*TASK DETAILS*. Scan the material below for the word "KiCad", then copy every line in which it appears.

*RECORD EXCERPTS*.
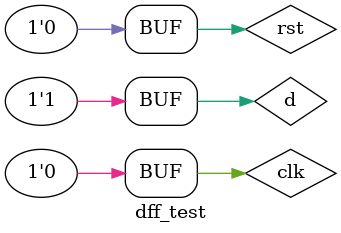
<source format=v>
`timescale 1ns / 1ps


module dff_test;

	// Inputs
	reg d;
	reg clk;
	reg rst;

	// Outputs
	wire q;

	// Instantiate the Unit Under Test (UUT)
	dff uut (
		.d(d), 
		.clk(clk), 
		.rst(rst), 
		.q(q)
	);

	initial begin
		// Initialize Inputs
		d = 0;
		clk = 0;
		rst = 0;

		// Wait 100 ns for global reset to finish
		#100;
        
		// Add stimulus here
			d=0;
		clk = 1;
		#100;
		clk = 0;
		#100;
		
		d=1;
		clk = 1;
		#100;
		d = 0;
		#20;
		d = 1;
		#20;
		
		clk = 0;
		#100;
		
		rst = 1;
		#100;
		rst = 0;
		#100;
		
		d = 1;
		clk = 1;
		#20;
		d = 0;
		#20;
		d = 1;
		#20;
		clk = 0;
		#100;
		
		d = 0;
		clk = 1;
		#100;
		clk = 0;
		#100;
		
		d = 1;
		clk = 1;
		#100;
		clk = 0;
		#100;
	end
      
endmodule


</source>
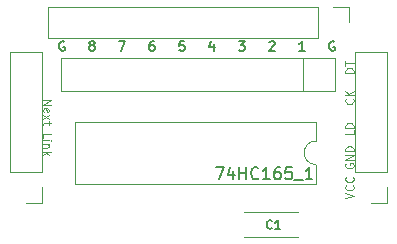
<source format=gbr>
%TF.GenerationSoftware,KiCad,Pcbnew,(6.0.2)*%
%TF.CreationDate,2022-04-17T17:53:03+09:00*%
%TF.ProjectId,input-74hc165,696e7075-742d-4373-9468-633136352e6b,rev?*%
%TF.SameCoordinates,Original*%
%TF.FileFunction,Legend,Top*%
%TF.FilePolarity,Positive*%
%FSLAX46Y46*%
G04 Gerber Fmt 4.6, Leading zero omitted, Abs format (unit mm)*
G04 Created by KiCad (PCBNEW (6.0.2)) date 2022-04-17 17:53:03*
%MOMM*%
%LPD*%
G01*
G04 APERTURE LIST*
%ADD10C,0.100000*%
%ADD11C,0.150000*%
%ADD12C,0.120000*%
G04 APERTURE END LIST*
D10*
X177035666Y-101263333D02*
X177735666Y-101030000D01*
X177035666Y-100796666D01*
X177669000Y-100163333D02*
X177702333Y-100196666D01*
X177735666Y-100296666D01*
X177735666Y-100363333D01*
X177702333Y-100463333D01*
X177635666Y-100530000D01*
X177569000Y-100563333D01*
X177435666Y-100596666D01*
X177335666Y-100596666D01*
X177202333Y-100563333D01*
X177135666Y-100530000D01*
X177069000Y-100463333D01*
X177035666Y-100363333D01*
X177035666Y-100296666D01*
X177069000Y-100196666D01*
X177102333Y-100163333D01*
X177669000Y-99463333D02*
X177702333Y-99496666D01*
X177735666Y-99596666D01*
X177735666Y-99663333D01*
X177702333Y-99763333D01*
X177635666Y-99830000D01*
X177569000Y-99863333D01*
X177435666Y-99896666D01*
X177335666Y-99896666D01*
X177202333Y-99863333D01*
X177135666Y-99830000D01*
X177069000Y-99763333D01*
X177035666Y-99663333D01*
X177035666Y-99596666D01*
X177069000Y-99496666D01*
X177102333Y-99463333D01*
X177069000Y-98323333D02*
X177035666Y-98390000D01*
X177035666Y-98490000D01*
X177069000Y-98590000D01*
X177135666Y-98656666D01*
X177202333Y-98690000D01*
X177335666Y-98723333D01*
X177435666Y-98723333D01*
X177569000Y-98690000D01*
X177635666Y-98656666D01*
X177702333Y-98590000D01*
X177735666Y-98490000D01*
X177735666Y-98423333D01*
X177702333Y-98323333D01*
X177669000Y-98290000D01*
X177435666Y-98290000D01*
X177435666Y-98423333D01*
X177735666Y-97990000D02*
X177035666Y-97990000D01*
X177735666Y-97590000D01*
X177035666Y-97590000D01*
X177735666Y-97256666D02*
X177035666Y-97256666D01*
X177035666Y-97090000D01*
X177069000Y-96990000D01*
X177135666Y-96923333D01*
X177202333Y-96890000D01*
X177335666Y-96856666D01*
X177435666Y-96856666D01*
X177569000Y-96890000D01*
X177635666Y-96923333D01*
X177702333Y-96990000D01*
X177735666Y-97090000D01*
X177735666Y-97256666D01*
X177735666Y-90620000D02*
X177035666Y-90620000D01*
X177035666Y-90453333D01*
X177069000Y-90353333D01*
X177135666Y-90286666D01*
X177202333Y-90253333D01*
X177335666Y-90220000D01*
X177435666Y-90220000D01*
X177569000Y-90253333D01*
X177635666Y-90286666D01*
X177702333Y-90353333D01*
X177735666Y-90453333D01*
X177735666Y-90620000D01*
X177035666Y-90020000D02*
X177035666Y-89620000D01*
X177735666Y-89820000D02*
X177035666Y-89820000D01*
X177669000Y-92843333D02*
X177702333Y-92876666D01*
X177735666Y-92976666D01*
X177735666Y-93043333D01*
X177702333Y-93143333D01*
X177635666Y-93210000D01*
X177569000Y-93243333D01*
X177435666Y-93276666D01*
X177335666Y-93276666D01*
X177202333Y-93243333D01*
X177135666Y-93210000D01*
X177069000Y-93143333D01*
X177035666Y-93043333D01*
X177035666Y-92976666D01*
X177069000Y-92876666D01*
X177102333Y-92843333D01*
X177735666Y-92543333D02*
X177035666Y-92543333D01*
X177735666Y-92143333D02*
X177335666Y-92443333D01*
X177035666Y-92143333D02*
X177435666Y-92543333D01*
X151448333Y-92950000D02*
X152148333Y-92950000D01*
X151448333Y-93350000D01*
X152148333Y-93350000D01*
X151481666Y-93950000D02*
X151448333Y-93883333D01*
X151448333Y-93750000D01*
X151481666Y-93683333D01*
X151548333Y-93650000D01*
X151815000Y-93650000D01*
X151881666Y-93683333D01*
X151915000Y-93750000D01*
X151915000Y-93883333D01*
X151881666Y-93950000D01*
X151815000Y-93983333D01*
X151748333Y-93983333D01*
X151681666Y-93650000D01*
X151448333Y-94216666D02*
X151915000Y-94583333D01*
X151915000Y-94216666D02*
X151448333Y-94583333D01*
X151915000Y-94750000D02*
X151915000Y-95016666D01*
X152148333Y-94850000D02*
X151548333Y-94850000D01*
X151481666Y-94883333D01*
X151448333Y-94950000D01*
X151448333Y-95016666D01*
X151448333Y-96116666D02*
X151448333Y-95783333D01*
X152148333Y-95783333D01*
X151448333Y-96350000D02*
X151915000Y-96350000D01*
X152148333Y-96350000D02*
X152115000Y-96316666D01*
X152081666Y-96350000D01*
X152115000Y-96383333D01*
X152148333Y-96350000D01*
X152081666Y-96350000D01*
X151915000Y-96683333D02*
X151448333Y-96683333D01*
X151848333Y-96683333D02*
X151881666Y-96716666D01*
X151915000Y-96783333D01*
X151915000Y-96883333D01*
X151881666Y-96950000D01*
X151815000Y-96983333D01*
X151448333Y-96983333D01*
X151448333Y-97316666D02*
X152148333Y-97316666D01*
X151715000Y-97383333D02*
X151448333Y-97583333D01*
X151915000Y-97583333D02*
X151648333Y-97316666D01*
X177735666Y-95510333D02*
X177735666Y-95843666D01*
X177035666Y-95843666D01*
X177735666Y-95277000D02*
X177035666Y-95277000D01*
X177035666Y-95110333D01*
X177069000Y-95010333D01*
X177135666Y-94943666D01*
X177202333Y-94910333D01*
X177335666Y-94877000D01*
X177435666Y-94877000D01*
X177569000Y-94910333D01*
X177635666Y-94943666D01*
X177702333Y-95010333D01*
X177735666Y-95110333D01*
X177735666Y-95277000D01*
D11*
X176104523Y-87992000D02*
X176028333Y-87953904D01*
X175914047Y-87953904D01*
X175799761Y-87992000D01*
X175723571Y-88068190D01*
X175685476Y-88144380D01*
X175647380Y-88296761D01*
X175647380Y-88411047D01*
X175685476Y-88563428D01*
X175723571Y-88639619D01*
X175799761Y-88715809D01*
X175914047Y-88753904D01*
X175990238Y-88753904D01*
X176104523Y-88715809D01*
X176142619Y-88677714D01*
X176142619Y-88411047D01*
X175990238Y-88411047D01*
X155498809Y-88296761D02*
X155422619Y-88258666D01*
X155384523Y-88220571D01*
X155346428Y-88144380D01*
X155346428Y-88106285D01*
X155384523Y-88030095D01*
X155422619Y-87992000D01*
X155498809Y-87953904D01*
X155651190Y-87953904D01*
X155727380Y-87992000D01*
X155765476Y-88030095D01*
X155803571Y-88106285D01*
X155803571Y-88144380D01*
X155765476Y-88220571D01*
X155727380Y-88258666D01*
X155651190Y-88296761D01*
X155498809Y-88296761D01*
X155422619Y-88334857D01*
X155384523Y-88372952D01*
X155346428Y-88449142D01*
X155346428Y-88601523D01*
X155384523Y-88677714D01*
X155422619Y-88715809D01*
X155498809Y-88753904D01*
X155651190Y-88753904D01*
X155727380Y-88715809D01*
X155765476Y-88677714D01*
X155803571Y-88601523D01*
X155803571Y-88449142D01*
X155765476Y-88372952D01*
X155727380Y-88334857D01*
X155651190Y-88296761D01*
X173583571Y-88753904D02*
X173126428Y-88753904D01*
X173355000Y-88753904D02*
X173355000Y-87953904D01*
X173278809Y-88068190D01*
X173202619Y-88144380D01*
X173126428Y-88182476D01*
X170586428Y-88030095D02*
X170624523Y-87992000D01*
X170700714Y-87953904D01*
X170891190Y-87953904D01*
X170967380Y-87992000D01*
X171005476Y-88030095D01*
X171043571Y-88106285D01*
X171043571Y-88182476D01*
X171005476Y-88296761D01*
X170548333Y-88753904D01*
X171043571Y-88753904D01*
X153244523Y-87992000D02*
X153168333Y-87953904D01*
X153054047Y-87953904D01*
X152939761Y-87992000D01*
X152863571Y-88068190D01*
X152825476Y-88144380D01*
X152787380Y-88296761D01*
X152787380Y-88411047D01*
X152825476Y-88563428D01*
X152863571Y-88639619D01*
X152939761Y-88715809D01*
X153054047Y-88753904D01*
X153130238Y-88753904D01*
X153244523Y-88715809D01*
X153282619Y-88677714D01*
X153282619Y-88411047D01*
X153130238Y-88411047D01*
X157848333Y-87953904D02*
X158381666Y-87953904D01*
X158038809Y-88753904D01*
X163385476Y-87953904D02*
X163004523Y-87953904D01*
X162966428Y-88334857D01*
X163004523Y-88296761D01*
X163080714Y-88258666D01*
X163271190Y-88258666D01*
X163347380Y-88296761D01*
X163385476Y-88334857D01*
X163423571Y-88411047D01*
X163423571Y-88601523D01*
X163385476Y-88677714D01*
X163347380Y-88715809D01*
X163271190Y-88753904D01*
X163080714Y-88753904D01*
X163004523Y-88715809D01*
X162966428Y-88677714D01*
X165887380Y-88220571D02*
X165887380Y-88753904D01*
X165696904Y-87915809D02*
X165506428Y-88487238D01*
X166001666Y-88487238D01*
X160807380Y-87953904D02*
X160655000Y-87953904D01*
X160578809Y-87992000D01*
X160540714Y-88030095D01*
X160464523Y-88144380D01*
X160426428Y-88296761D01*
X160426428Y-88601523D01*
X160464523Y-88677714D01*
X160502619Y-88715809D01*
X160578809Y-88753904D01*
X160731190Y-88753904D01*
X160807380Y-88715809D01*
X160845476Y-88677714D01*
X160883571Y-88601523D01*
X160883571Y-88411047D01*
X160845476Y-88334857D01*
X160807380Y-88296761D01*
X160731190Y-88258666D01*
X160578809Y-88258666D01*
X160502619Y-88296761D01*
X160464523Y-88334857D01*
X160426428Y-88411047D01*
X168008333Y-87953904D02*
X168503571Y-87953904D01*
X168236904Y-88258666D01*
X168351190Y-88258666D01*
X168427380Y-88296761D01*
X168465476Y-88334857D01*
X168503571Y-88411047D01*
X168503571Y-88601523D01*
X168465476Y-88677714D01*
X168427380Y-88715809D01*
X168351190Y-88753904D01*
X168122619Y-88753904D01*
X168046428Y-88715809D01*
X168008333Y-88677714D01*
%TO.C,74HC165_1*%
X166060952Y-98639380D02*
X166727619Y-98639380D01*
X166299047Y-99639380D01*
X167537142Y-98972714D02*
X167537142Y-99639380D01*
X167299047Y-98591761D02*
X167060952Y-99306047D01*
X167680000Y-99306047D01*
X168060952Y-99639380D02*
X168060952Y-98639380D01*
X168060952Y-99115571D02*
X168632380Y-99115571D01*
X168632380Y-99639380D02*
X168632380Y-98639380D01*
X169680000Y-99544142D02*
X169632380Y-99591761D01*
X169489523Y-99639380D01*
X169394285Y-99639380D01*
X169251428Y-99591761D01*
X169156190Y-99496523D01*
X169108571Y-99401285D01*
X169060952Y-99210809D01*
X169060952Y-99067952D01*
X169108571Y-98877476D01*
X169156190Y-98782238D01*
X169251428Y-98687000D01*
X169394285Y-98639380D01*
X169489523Y-98639380D01*
X169632380Y-98687000D01*
X169680000Y-98734619D01*
X170632380Y-99639380D02*
X170060952Y-99639380D01*
X170346666Y-99639380D02*
X170346666Y-98639380D01*
X170251428Y-98782238D01*
X170156190Y-98877476D01*
X170060952Y-98925095D01*
X171489523Y-98639380D02*
X171299047Y-98639380D01*
X171203809Y-98687000D01*
X171156190Y-98734619D01*
X171060952Y-98877476D01*
X171013333Y-99067952D01*
X171013333Y-99448904D01*
X171060952Y-99544142D01*
X171108571Y-99591761D01*
X171203809Y-99639380D01*
X171394285Y-99639380D01*
X171489523Y-99591761D01*
X171537142Y-99544142D01*
X171584761Y-99448904D01*
X171584761Y-99210809D01*
X171537142Y-99115571D01*
X171489523Y-99067952D01*
X171394285Y-99020333D01*
X171203809Y-99020333D01*
X171108571Y-99067952D01*
X171060952Y-99115571D01*
X171013333Y-99210809D01*
X172489523Y-98639380D02*
X172013333Y-98639380D01*
X171965714Y-99115571D01*
X172013333Y-99067952D01*
X172108571Y-99020333D01*
X172346666Y-99020333D01*
X172441904Y-99067952D01*
X172489523Y-99115571D01*
X172537142Y-99210809D01*
X172537142Y-99448904D01*
X172489523Y-99544142D01*
X172441904Y-99591761D01*
X172346666Y-99639380D01*
X172108571Y-99639380D01*
X172013333Y-99591761D01*
X171965714Y-99544142D01*
X172727619Y-99734619D02*
X173489523Y-99734619D01*
X174251428Y-99639380D02*
X173680000Y-99639380D01*
X173965714Y-99639380D02*
X173965714Y-98639380D01*
X173870476Y-98782238D01*
X173775238Y-98877476D01*
X173680000Y-98925095D01*
%TO.C,C1*%
X170825333Y-103755000D02*
X170792000Y-103788333D01*
X170692000Y-103821666D01*
X170625333Y-103821666D01*
X170525333Y-103788333D01*
X170458666Y-103721666D01*
X170425333Y-103655000D01*
X170392000Y-103521666D01*
X170392000Y-103421666D01*
X170425333Y-103288333D01*
X170458666Y-103221666D01*
X170525333Y-103155000D01*
X170625333Y-103121666D01*
X170692000Y-103121666D01*
X170792000Y-103155000D01*
X170825333Y-103188333D01*
X171492000Y-103821666D02*
X171092000Y-103821666D01*
X171292000Y-103821666D02*
X171292000Y-103121666D01*
X171225333Y-103221666D01*
X171158666Y-103288333D01*
X171092000Y-103321666D01*
D12*
%TO.C,IN1*%
X151317000Y-101655000D02*
X149987000Y-101655000D01*
X151317000Y-99055000D02*
X148657000Y-99055000D01*
X151317000Y-88835000D02*
X148657000Y-88835000D01*
X151317000Y-99055000D02*
X151317000Y-88835000D01*
X151317000Y-100325000D02*
X151317000Y-101655000D01*
X148657000Y-99055000D02*
X148657000Y-88835000D01*
%TO.C,74HC165_1*%
X154118000Y-100059000D02*
X174558000Y-100059000D01*
X174558000Y-94759000D02*
X154118000Y-94759000D01*
X154118000Y-94759000D02*
X154118000Y-100059000D01*
X174558000Y-100059000D02*
X174558000Y-98409000D01*
X174558000Y-96409000D02*
X174558000Y-94759000D01*
X174558000Y-96409000D02*
G75*
G03*
X174558000Y-98409000I0J-1000000D01*
G01*
%TO.C,RN1*%
X176192000Y-92205000D02*
X176192000Y-89405000D01*
X152992000Y-92205000D02*
X176192000Y-92205000D01*
X176192000Y-89405000D02*
X152992000Y-89405000D01*
X152992000Y-89405000D02*
X152992000Y-92205000D01*
X173482000Y-92205000D02*
X173482000Y-89405000D01*
%TO.C,J1*%
X174752000Y-85030000D02*
X174752000Y-87690000D01*
X174752000Y-87690000D02*
X151832000Y-87690000D01*
X174752000Y-85030000D02*
X151832000Y-85030000D01*
X177352000Y-85030000D02*
X177352000Y-86360000D01*
X176022000Y-85030000D02*
X177352000Y-85030000D01*
X151832000Y-85030000D02*
X151832000Y-87690000D01*
%TO.C,OUT1*%
X180527000Y-88835000D02*
X177867000Y-88835000D01*
X180527000Y-99055000D02*
X177867000Y-99055000D01*
X177867000Y-99055000D02*
X177867000Y-88835000D01*
X180527000Y-99055000D02*
X180527000Y-88835000D01*
X180527000Y-100325000D02*
X180527000Y-101655000D01*
X180527000Y-101655000D02*
X179197000Y-101655000D01*
%TO.C,C1*%
X172998000Y-102435000D02*
X168458000Y-102435000D01*
X172998000Y-104575000D02*
X172998000Y-104560000D01*
X172998000Y-104575000D02*
X168458000Y-104575000D01*
X172998000Y-102450000D02*
X172998000Y-102435000D01*
X168458000Y-104575000D02*
X168458000Y-104560000D01*
X168458000Y-102450000D02*
X168458000Y-102435000D01*
%TD*%
M02*

</source>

*REPLY*.
%TF.GenerationSoftware,KiCad,Pcbnew,(6.0.2)*%
G04 Created by KiCad (PCBNEW (6.0.2)) date 2022-04-17 17:53:03*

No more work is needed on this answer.